### Tasks to perform
a - List every person and organization named in the report on the American Club meeting.
b - Continue the report on the American Club meeting from its last sentence.

### Extract to read
While year-on-year tonnage entered into the club fell slightly, underlying premium rates rose substantially and club managers reported a fall in the number and aggregate value of claims reported in the year.

Arnold Witte, Club Chairman, told the meeting that, in order to meet the arduous business conditions which have characterised the P&I market for several years, the club had continued its policy of careful risk selection and attentive claims management. This boded well for the future.

But looking ahead, he said: “The American Club is committed to further improvement in its overall results ….. this will continue to require much dedication of effort and, as a paramount commitment, unparalleled service to members.”

Joe Hughes, Chairman and CEO of managers Shipowners Claims Bureau Inc., said there was cause for cautious optimism that the recent steps taken by the club to improve its operating performance and enhance its service capabilities would continue to generate positive results. The entire P&I sector still faced challenges, but the club was now well placed to build on its recent achievements.

The meeting heard that the improved claims situation meant that incurred claims for the club’s own account at the end of the 2007/2008 policy year were $22m lower than those experienced in 2006 at the same point. However, the incidence and aggregate value of claims within the International Group Pool remained a matter of concern, as did the relentless increase in commodity prices and other macro-economic trends driving global inflation.

### Record excerpts
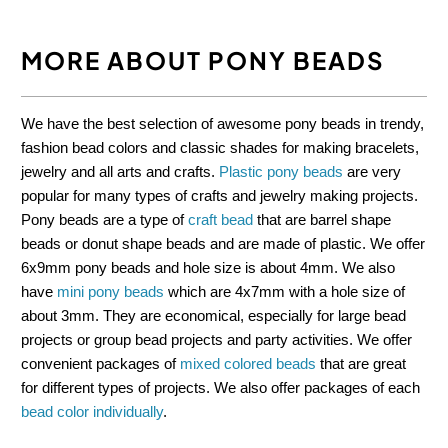
MORE ABOUT PONY BEADS
We have the best selection of awesome pony beads in trendy,
fashion bead colors and classic shades for making bracelets,
jewelry and all arts and crafts.
Plastic pony beads
are very
popular for many types of crafts and jewelry making projects.
Pony beads are a type of
craft bead
that are barrel shape
beads or donut shape beads and are made of plastic. We offer
6x9mm pony beads and hole size is about 4mm. We also
have
mini pony beads
which are 4x7mm with a hole size of
about 3mm. They are economical, especially for large bead
projects or group bead projects and party activities. We offer
convenient packages of
mixed colored beads
that are great
for different types of projects. We also offer packages of each
bead color individually
.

### Answers given
a - Arnold Witte, the American Club, Joe Hughes, Shipowners Claims Bureau Inc., and the International Group Pool.

b -
Entered tonnage had held fairly steady and rating levels remained firm, a respectable increase in premium and deductibles having been seen at this year’s renewal.

The annual report and accounts show that free reserves increased by some 7.5% to nearly $34m at year-end 2007. While total assets increased by about 3.5% over the period, the club’s cash and invested funds grew by over 7% to approximately $240m. The overall return of the investment portfolio was 5.35% – slightly ahead of a blended S&P500/Merrill Lynch fixed-income benchmark, a creditable performance in the light of the market turmoil at year-end.

At the operating level, the club generated a surplus of nearly $2.4m over the 12 months to December 31. While there had been a reduction in year-on-year premium from $152m to $135m, investment income remained steady, as had incurred claims. However, other expenses reduced by nearly 12% during the year, making a positive contribution to overall results.